After noticing in the VS debugger that memory adresses are usually even numbers I tried out the following program (MS Visual Studio 2012)

struct noise {
    int data[3];
};

int _tmain(int argc, _TCHAR* argv[])
{   
    std::vector<noise*> vn; 
    std::vector<std::complex<double>*> vv;

    for (int i(0); i < 90000; ++i) {
        std::complex<double> *cur = new std::complex<double>(1, 1);
        assert( ! ((int)cur&1) ); // assert if adress is not even
        vv.push_back(cur);
        if ( ! (i% (rand()%5 + 1)) ) vn.push_back(new noise);
    }

    for (std::size_t i(0), ie(vv.size()); i < ie; ++i) { delete vv[i]; }
    for (std::size_t i(0), ie(vn.size()); i < ie; ++i) { delete vn[i]; }

    system("PAUSE");
    return 0;
}

It never asserts!
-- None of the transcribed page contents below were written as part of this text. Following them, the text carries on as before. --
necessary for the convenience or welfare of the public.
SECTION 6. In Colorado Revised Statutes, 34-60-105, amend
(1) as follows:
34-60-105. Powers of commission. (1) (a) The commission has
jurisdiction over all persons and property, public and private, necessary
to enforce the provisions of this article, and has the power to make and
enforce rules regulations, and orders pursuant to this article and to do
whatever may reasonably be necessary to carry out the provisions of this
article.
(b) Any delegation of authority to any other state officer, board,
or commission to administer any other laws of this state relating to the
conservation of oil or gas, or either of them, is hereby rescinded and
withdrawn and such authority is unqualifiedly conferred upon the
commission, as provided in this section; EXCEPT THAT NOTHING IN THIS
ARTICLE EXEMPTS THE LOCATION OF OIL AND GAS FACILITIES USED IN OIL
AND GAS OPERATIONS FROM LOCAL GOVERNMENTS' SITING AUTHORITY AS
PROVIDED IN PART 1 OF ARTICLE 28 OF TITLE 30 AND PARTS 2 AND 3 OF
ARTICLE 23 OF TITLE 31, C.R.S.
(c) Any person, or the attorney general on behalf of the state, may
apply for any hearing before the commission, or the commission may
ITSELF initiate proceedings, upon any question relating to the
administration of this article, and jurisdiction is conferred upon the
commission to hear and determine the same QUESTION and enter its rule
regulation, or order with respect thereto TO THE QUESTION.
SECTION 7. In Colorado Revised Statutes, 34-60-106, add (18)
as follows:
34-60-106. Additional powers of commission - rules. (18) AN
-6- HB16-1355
How so? Is there a way to make it assert? Are there any uses for this as a sideffect?

Answer 1

Processors (and thus, compilers) generally like data to be "aligned" to a higher granularity than bytes. For example, since a 32-bit processor deals with numbers in 32-bit chunks, and not 8-bit chunks, it's more efficient for things to be aligned on 32-bit (4 byte) boundaries. In fact, some processors even require a certain level of alignment.

There are lots of other reasons for alignment, such as preventing a word from spanning across multiple memory pages. Compilers will often insert padding inside data structures so that each member of the structure is aligned to a certain multiple (usually powers of 2). Most compilers also allow you to change the alignment settings (using a #pragma).